(Collected data)
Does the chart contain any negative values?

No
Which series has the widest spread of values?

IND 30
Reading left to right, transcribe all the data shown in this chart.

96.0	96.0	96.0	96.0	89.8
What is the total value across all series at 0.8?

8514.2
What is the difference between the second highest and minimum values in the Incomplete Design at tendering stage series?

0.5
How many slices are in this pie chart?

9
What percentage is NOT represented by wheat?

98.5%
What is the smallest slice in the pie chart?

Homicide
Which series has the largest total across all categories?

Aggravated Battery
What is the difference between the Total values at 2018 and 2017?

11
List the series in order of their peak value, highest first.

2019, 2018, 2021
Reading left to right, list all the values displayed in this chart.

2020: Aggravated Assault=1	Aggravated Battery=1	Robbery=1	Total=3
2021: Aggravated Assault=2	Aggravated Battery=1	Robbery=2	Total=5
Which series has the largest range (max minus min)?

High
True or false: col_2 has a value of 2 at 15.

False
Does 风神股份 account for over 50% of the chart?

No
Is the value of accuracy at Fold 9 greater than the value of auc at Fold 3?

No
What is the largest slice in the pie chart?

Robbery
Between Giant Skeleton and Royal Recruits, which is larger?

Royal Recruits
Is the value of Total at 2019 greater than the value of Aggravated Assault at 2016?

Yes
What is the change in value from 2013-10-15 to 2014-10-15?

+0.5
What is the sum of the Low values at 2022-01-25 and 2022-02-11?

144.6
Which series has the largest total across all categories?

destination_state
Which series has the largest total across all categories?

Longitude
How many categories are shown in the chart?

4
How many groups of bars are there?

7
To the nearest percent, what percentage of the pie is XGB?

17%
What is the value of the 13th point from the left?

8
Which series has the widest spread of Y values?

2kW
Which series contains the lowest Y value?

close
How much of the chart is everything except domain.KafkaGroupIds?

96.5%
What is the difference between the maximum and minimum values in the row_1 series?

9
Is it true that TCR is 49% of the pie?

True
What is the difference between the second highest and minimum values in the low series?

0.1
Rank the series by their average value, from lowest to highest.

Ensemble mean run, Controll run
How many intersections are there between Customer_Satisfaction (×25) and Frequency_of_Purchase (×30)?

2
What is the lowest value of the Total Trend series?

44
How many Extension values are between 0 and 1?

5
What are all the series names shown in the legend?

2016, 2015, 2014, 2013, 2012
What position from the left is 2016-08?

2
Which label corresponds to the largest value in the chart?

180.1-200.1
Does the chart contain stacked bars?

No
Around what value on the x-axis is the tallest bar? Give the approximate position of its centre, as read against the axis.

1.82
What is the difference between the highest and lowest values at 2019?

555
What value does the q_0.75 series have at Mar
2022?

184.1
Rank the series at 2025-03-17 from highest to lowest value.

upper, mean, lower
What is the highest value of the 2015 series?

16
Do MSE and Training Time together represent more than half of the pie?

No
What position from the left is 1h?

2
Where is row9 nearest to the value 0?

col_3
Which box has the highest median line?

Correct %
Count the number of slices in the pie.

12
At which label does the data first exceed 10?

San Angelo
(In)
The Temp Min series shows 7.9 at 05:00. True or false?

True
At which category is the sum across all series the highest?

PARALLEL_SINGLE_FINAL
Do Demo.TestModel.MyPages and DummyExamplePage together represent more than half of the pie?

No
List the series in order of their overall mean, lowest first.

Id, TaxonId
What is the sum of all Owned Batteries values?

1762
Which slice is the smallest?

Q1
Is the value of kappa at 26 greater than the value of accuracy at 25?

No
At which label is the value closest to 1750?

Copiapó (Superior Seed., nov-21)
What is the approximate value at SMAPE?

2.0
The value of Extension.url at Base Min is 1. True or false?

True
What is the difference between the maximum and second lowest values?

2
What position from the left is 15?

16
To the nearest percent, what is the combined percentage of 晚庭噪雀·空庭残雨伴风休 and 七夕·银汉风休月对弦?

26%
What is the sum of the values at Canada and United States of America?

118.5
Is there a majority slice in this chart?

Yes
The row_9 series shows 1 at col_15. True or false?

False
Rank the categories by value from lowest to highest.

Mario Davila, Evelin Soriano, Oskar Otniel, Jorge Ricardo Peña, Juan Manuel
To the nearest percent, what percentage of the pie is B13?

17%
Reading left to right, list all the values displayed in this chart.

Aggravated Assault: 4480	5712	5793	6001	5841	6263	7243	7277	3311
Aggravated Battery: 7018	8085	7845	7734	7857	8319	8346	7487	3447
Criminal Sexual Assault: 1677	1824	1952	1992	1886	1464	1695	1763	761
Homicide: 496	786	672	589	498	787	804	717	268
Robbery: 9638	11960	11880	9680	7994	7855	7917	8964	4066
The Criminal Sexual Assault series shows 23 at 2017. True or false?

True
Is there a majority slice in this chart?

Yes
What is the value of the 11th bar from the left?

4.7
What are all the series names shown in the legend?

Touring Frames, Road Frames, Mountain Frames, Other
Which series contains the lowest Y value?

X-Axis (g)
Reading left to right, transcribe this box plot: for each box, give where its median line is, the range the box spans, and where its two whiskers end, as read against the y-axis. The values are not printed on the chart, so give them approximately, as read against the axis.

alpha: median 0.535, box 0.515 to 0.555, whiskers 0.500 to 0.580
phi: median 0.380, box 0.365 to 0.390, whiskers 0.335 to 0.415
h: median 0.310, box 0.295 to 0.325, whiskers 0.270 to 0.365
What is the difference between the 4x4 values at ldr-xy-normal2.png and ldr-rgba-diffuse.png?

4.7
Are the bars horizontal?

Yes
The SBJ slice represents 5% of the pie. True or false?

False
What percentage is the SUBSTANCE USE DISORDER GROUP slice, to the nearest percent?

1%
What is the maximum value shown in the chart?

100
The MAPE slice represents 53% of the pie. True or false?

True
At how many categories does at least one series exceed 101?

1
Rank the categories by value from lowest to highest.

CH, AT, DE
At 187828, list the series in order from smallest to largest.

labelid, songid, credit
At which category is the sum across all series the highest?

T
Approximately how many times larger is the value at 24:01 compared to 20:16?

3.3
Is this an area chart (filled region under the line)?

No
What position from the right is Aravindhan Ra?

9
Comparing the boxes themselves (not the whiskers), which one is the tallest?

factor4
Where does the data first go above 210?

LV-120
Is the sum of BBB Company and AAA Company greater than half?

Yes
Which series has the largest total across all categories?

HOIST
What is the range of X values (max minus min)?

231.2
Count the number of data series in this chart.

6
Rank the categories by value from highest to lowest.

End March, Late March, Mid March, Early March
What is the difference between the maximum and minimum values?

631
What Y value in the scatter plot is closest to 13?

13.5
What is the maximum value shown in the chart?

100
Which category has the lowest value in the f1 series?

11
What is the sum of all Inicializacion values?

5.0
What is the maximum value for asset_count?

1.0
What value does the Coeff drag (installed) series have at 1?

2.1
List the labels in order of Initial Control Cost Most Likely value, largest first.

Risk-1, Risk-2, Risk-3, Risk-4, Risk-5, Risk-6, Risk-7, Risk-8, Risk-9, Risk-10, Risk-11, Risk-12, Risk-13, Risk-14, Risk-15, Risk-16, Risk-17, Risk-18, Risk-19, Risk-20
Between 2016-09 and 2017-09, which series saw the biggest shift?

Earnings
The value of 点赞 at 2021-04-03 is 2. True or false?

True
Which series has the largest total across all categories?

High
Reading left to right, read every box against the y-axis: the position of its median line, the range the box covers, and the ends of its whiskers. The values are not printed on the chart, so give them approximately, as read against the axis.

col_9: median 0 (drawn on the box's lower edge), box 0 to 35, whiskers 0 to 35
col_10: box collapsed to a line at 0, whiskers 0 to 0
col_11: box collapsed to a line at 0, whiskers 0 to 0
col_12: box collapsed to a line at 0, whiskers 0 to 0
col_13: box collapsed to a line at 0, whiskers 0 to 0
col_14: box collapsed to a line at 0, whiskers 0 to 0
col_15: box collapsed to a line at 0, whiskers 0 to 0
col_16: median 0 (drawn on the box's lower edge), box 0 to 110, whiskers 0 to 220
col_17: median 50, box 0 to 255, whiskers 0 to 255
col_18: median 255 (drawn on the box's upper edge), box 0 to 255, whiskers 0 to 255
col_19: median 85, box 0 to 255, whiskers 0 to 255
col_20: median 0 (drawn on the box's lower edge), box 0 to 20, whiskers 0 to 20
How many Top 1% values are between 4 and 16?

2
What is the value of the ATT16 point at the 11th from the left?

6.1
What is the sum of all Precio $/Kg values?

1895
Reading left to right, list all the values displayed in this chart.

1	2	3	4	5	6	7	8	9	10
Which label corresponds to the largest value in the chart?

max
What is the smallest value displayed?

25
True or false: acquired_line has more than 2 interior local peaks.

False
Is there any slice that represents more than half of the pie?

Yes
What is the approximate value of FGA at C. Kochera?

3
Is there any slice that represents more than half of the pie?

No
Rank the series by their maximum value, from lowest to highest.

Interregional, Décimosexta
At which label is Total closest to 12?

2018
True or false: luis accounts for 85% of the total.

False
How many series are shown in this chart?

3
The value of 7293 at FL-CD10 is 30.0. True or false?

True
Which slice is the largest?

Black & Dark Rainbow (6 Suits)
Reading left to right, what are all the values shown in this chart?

#### Problem:
Rewrite the items from the first one through the line containing "What is the smallest slice in the pie chart?", changing "slices" to "wedges" and leaving everything else as it is.

#### Exercise response:
Does the chart contain any negative values?

No
Which series has the widest spread of values?

IND 30
Reading left to right, transcribe all the data shown in this chart.

96.0	96.0	96.0	96.0	89.8
What is the total value across all series at 0.8?

8514.2
What is the difference between the second highest and minimum values in the Incomplete Design at tendering stage series?

0.5
How many wedges are in this pie chart?

9
What percentage is NOT represented by wheat?

98.5%
What is the smallest slice in the pie chart?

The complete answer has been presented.